- _Texte fourni_:
Abidjan. Yopougon Selmer. Rue des Princes. Carrefour Monde Arabe. Au Bar ‘’Chez les Filles’’. Voici où se donnent rendez-vous, amoureux de l’alcool et professionnel(le)s du sexe. Sur les 13 communes du District d’Abidjan, Yopougon est celle dont l’évocation rime avec joie… ce qui lui a valu le sobriquet de «Yop la Joie » ou « Poy la Belle ». Lorsqu’on parle de Yopougon, la première image qui vous vient est celle de la Rue Princesse.
Située au quartier Selmer, la Rue Princesse se caractérise par ses gigantesques buvettes communément appelés « maquis ». Considérée par le régime actuel comme lieu de délinquance et de perversion, la Rue a subi la foudre dévastatrice des Bulldozers de la Ministre de la Ville et de la Salubrité Urbaine d’alors, Mme Anne Ouloto, dite « Maman Bulldozer », et n’existe aujourd’hui plus que de nom. Mais chasser le naturel, il revient toujours au gallot. De la Rue princesse, nous sommes passés à la « Rue des Princes ». La mutation s’est faite sans difficulté. L’appellation a changé, mais pas les pratiques. Floraison de Maquis et Bars, consommation insolente de l’alcool, exhibition à outrance du sexe… tout y passe !
Parmi ces Bars qui jalonnent la Rue des Princes, il y en a une que vous n’aimeriez jamais visiter au lendemain de votre baptême Chrétien au risque de renoncer à votre engagement ou si vous aimez votre épouse de peur de la répudier sans motif. Je parle du Bar « Chez les Filles ». Situé au coin de la Rue, sur le prolongement du Mythique Maquis « Monde Arabe », le Bar « Chez les Filles » est une véritable entreprise de commerce du sexe. Ce commerce sans vergogne qui se passe aux yeux et au su de tous ne semble guère interpeller personne et implique trois types d’acteurs : le ou les propriétaires du Bar, les clients, et surtout les jeunes filles de 16 ans et plus.

- _Consigne_: Mettez en anglais cette phrase du texte sur Yopougon : « Lorsqu’on parle de Yopougon, la première image qui vous vient est celle de la Rue Princesse. » Les lignes ci-dessous forment un matériau à part, distinct du texte sur Yopougon.

- _Données_:

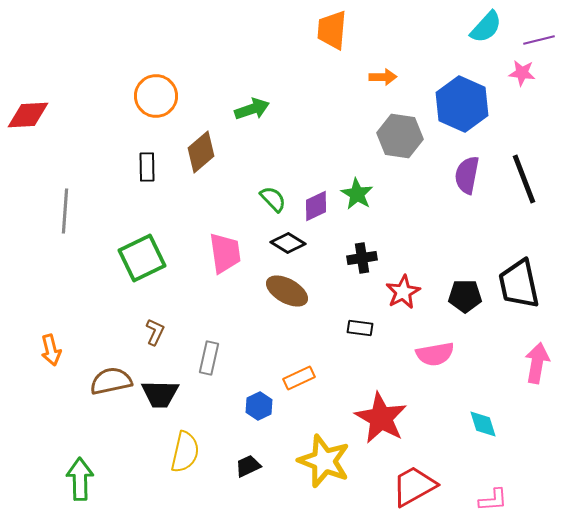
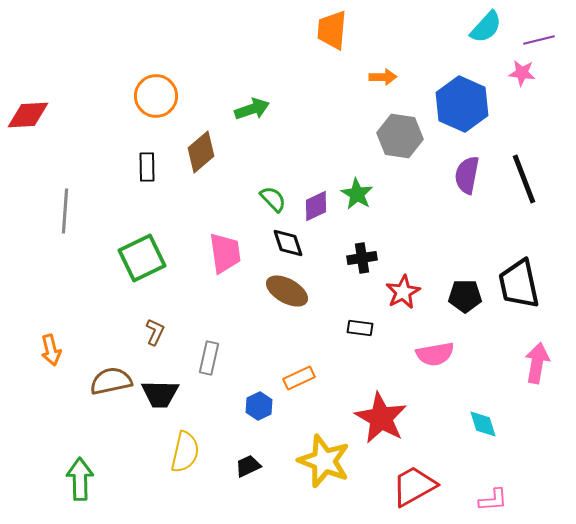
black diamond at (288, 243): rotated 40 degrees clockwise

- _Réponse rédigée_: When people talk about Yopougon, the first image that comes to mind is that of Rue Princesse.